Esta situación de violencia que para muchas personas resulta poco comprensible e inesperada, ha sido una base constante y permanente en la educación chilena, especialmente en la pública. Y, aunque parezca soberbio de afirmar, el escenario era absolutamente predecible. Bastaba con hacer una radiografía real y tangible sobre los cimientos precarios en los cuales se han levantado escuelas vulnerables para comprender con asertividad que el retorno debía ser paulatino.
Como dijo muy bien Carlos Díaz, presidente del Colegio de Profesores y Profesoras, agregando: “Esta es la punta del iceberg de una situación generalizada del sistema educativo porque son problemáticas que se han arrastrado hace años. Tenemos un sistema educativo enfermo, que no pone el foco en la educación integral para los y las estudiantes”. Ahora bien, bastante sabemos sobre lo que se debe hacer dentro de una gama teórica e incluso práctica, pero distinto es ejecutarlo de manera satisfactoria.
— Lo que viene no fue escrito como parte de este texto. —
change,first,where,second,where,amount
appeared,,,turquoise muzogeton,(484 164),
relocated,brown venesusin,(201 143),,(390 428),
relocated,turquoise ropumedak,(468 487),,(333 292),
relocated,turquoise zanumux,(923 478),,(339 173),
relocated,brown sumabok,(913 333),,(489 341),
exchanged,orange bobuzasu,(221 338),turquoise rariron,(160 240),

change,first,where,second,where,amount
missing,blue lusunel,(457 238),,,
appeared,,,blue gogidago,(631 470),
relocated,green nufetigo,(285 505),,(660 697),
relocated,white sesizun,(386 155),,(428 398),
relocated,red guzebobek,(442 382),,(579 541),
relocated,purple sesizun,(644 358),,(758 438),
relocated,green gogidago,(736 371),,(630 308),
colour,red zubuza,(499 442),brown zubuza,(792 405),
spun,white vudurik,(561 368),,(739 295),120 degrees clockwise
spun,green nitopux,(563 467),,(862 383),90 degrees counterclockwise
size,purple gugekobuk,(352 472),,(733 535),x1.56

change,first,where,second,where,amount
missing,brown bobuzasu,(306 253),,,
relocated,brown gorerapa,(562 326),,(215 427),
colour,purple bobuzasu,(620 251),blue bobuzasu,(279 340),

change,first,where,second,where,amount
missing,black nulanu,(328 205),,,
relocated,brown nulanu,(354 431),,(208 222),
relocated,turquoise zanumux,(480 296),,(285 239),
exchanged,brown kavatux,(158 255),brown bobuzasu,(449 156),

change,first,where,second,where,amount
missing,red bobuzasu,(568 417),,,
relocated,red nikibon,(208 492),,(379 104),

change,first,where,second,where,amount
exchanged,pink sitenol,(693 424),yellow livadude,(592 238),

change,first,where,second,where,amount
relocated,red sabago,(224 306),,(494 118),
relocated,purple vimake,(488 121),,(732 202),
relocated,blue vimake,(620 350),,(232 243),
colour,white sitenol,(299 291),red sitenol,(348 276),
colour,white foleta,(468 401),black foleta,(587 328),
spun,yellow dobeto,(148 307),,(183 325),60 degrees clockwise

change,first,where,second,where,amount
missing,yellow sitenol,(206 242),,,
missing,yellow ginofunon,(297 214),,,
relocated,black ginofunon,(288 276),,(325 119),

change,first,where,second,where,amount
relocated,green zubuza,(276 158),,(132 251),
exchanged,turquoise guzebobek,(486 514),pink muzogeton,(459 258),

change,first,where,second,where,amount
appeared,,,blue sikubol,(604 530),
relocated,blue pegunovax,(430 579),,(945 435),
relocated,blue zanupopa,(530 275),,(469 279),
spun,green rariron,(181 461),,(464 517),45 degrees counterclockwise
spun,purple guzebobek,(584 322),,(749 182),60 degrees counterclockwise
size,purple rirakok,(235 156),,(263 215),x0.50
El principio pedagógico central es aprender haciendo. Es decir, niños, niñas y adolescentes no desarrollan la empatía escuchando un discurso catedrático sobre la importancia de esta competencia, sino con oportunidades para ponerla en práctica. Autoridades, especialistas e incluso equipos directivos han llenado de discursos en los que se les repiten a estudiantes una y otra vez que deben ser buenas personas, que pelear no hace bien o que deben preocuparse por los demás y respetarlos de acuerdo a su propia identidad (por dar unos pocos y característicos ejemplos), generando un mínimo impacto en su verdadero comportamiento. ¿Y cómo no? Si finalmente la mayoría de estas enseñanzas se quedan en simples palabras o en documentos pdf que duermen en los escritorios.
La labor urgente se encuentra centralizada en generar espacios de reflexión consciente, donde cada integrante de la comunidad educativa, incluido el equipo directivo, sean capaces de observarse y desarrollar acciones de mejoras. Donde se implementen instancias democráticas y participativas que permitan a cada integrante de la comunidad educativa desenvolverse como una persona autónoma y expresiva, sin miedo a las repercusiones sociales y emocionales que aquello pueda traer. Donde un estudiante de primer año medio, por ejemplo, no tenga miedo de enfrentar su homosexualidad puesto que dentro de su comunidad educativa existen docentes con similar orientación. Donde una niña de seis años pueda ir asistir libremente a clases con su silla de ruedas porque la directora del colegio también la utiliza. Entonces, cuando entendamos que los procesos de respeto deben ser visibilizados, transversales y honestos, podemos recién materializar los principios de una educación pública más integradora, justa y de sana convivencia.